I begin at as low a point down stream as is convenient, and otter-wise I proceed to wade up-stream, fishing pool after pool right up into the lonely moorland above (from whose peat the stream derives its lovely clear brown colour, as well as the animalculae that trout love to eat so greedily), until the burn becomes so narrow that you would hardly think a trout could turn round in it. At one moment I am standing at the lower end of a pool with the water coming bubbling down a little cascade in front of me. The pool above me I can hardly see, yet I know that by an intelligent cast with a long line over my left shoulder I shall avoid an ugly black poplar-tree on my right, which the wind, that is blowing in my face, might well hang my line up in; and I drop my fly, some twenty or thirty feet ahead, behind a big boulder where the water is boiling. It is a hundred to one that I shall get a trout there. The trout are taking a little short; I drop my fly with the greatest caution in the spot required. The little monster of the pool rushes promptly to the surface; but I have withdrawn my fly with such rapidity, and with such care not to splash the water, that the trout leaps angrily into the air after the bait that has vanished. This is a form of strategy that holds good in many encounters in life; and having thus raised his expectations and baulked him in his first attempt (which was probably only intended to drown the fly, not to take it), in my next cast I leave the line upon the water. He dashes furiously at it, and the next instant he flies across the pool, making the little rod bend as if he were a 60-lb. salmon; but the struggle does not last long, and he is presently transferred to my basket.

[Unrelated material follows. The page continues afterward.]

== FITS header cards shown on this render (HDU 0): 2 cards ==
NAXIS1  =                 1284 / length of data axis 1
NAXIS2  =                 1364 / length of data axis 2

A little further on, my progress up-stream is apparently stopped by another cascade between two high walls of rock that enclose the little river in a gorge; but obstacles of this kind should never stop a trout-fisher. Clambering over boulders, and jumping from stone to stone, I gain the bank. Once there, I see I can scramble through some bushes and fir trees, and over a heathery knoll whence I can look down on the secluded little pool below into which the little waterfall is falling with ceaseless bubble and song. I know the trout must be lying either right under the little white tongue of spray, or else further down the pool where the water begins to thin out and the stones can just be seen at the bottom. I try the former place as being the more likely. T trout rise at the same time, and both are wo hooked. Now begin the difficulties of the situation. The trout, beautiful monsters of half a pound each, are rushing wildly around the pool. I am thirty feet above them. What can I do? I cannot get at them with the landing-net, and I certainly cannot haul them up with my little rod and my hair-gut line. I survey the surroundings, and almost decide to lower myself past an alder-bush on to a rock, when I fortunately perceive another bush below again which would infallibly catch my line; so I give that up, and turn my attention to the possibilities of a little ledge below me. If I can reach it, I can from thence get right down to the stone over which the little cataract is pouring; and by getting my trout into the side eddy, and by tiring them out completely, I may succeed, with great care, in reaching them one by one.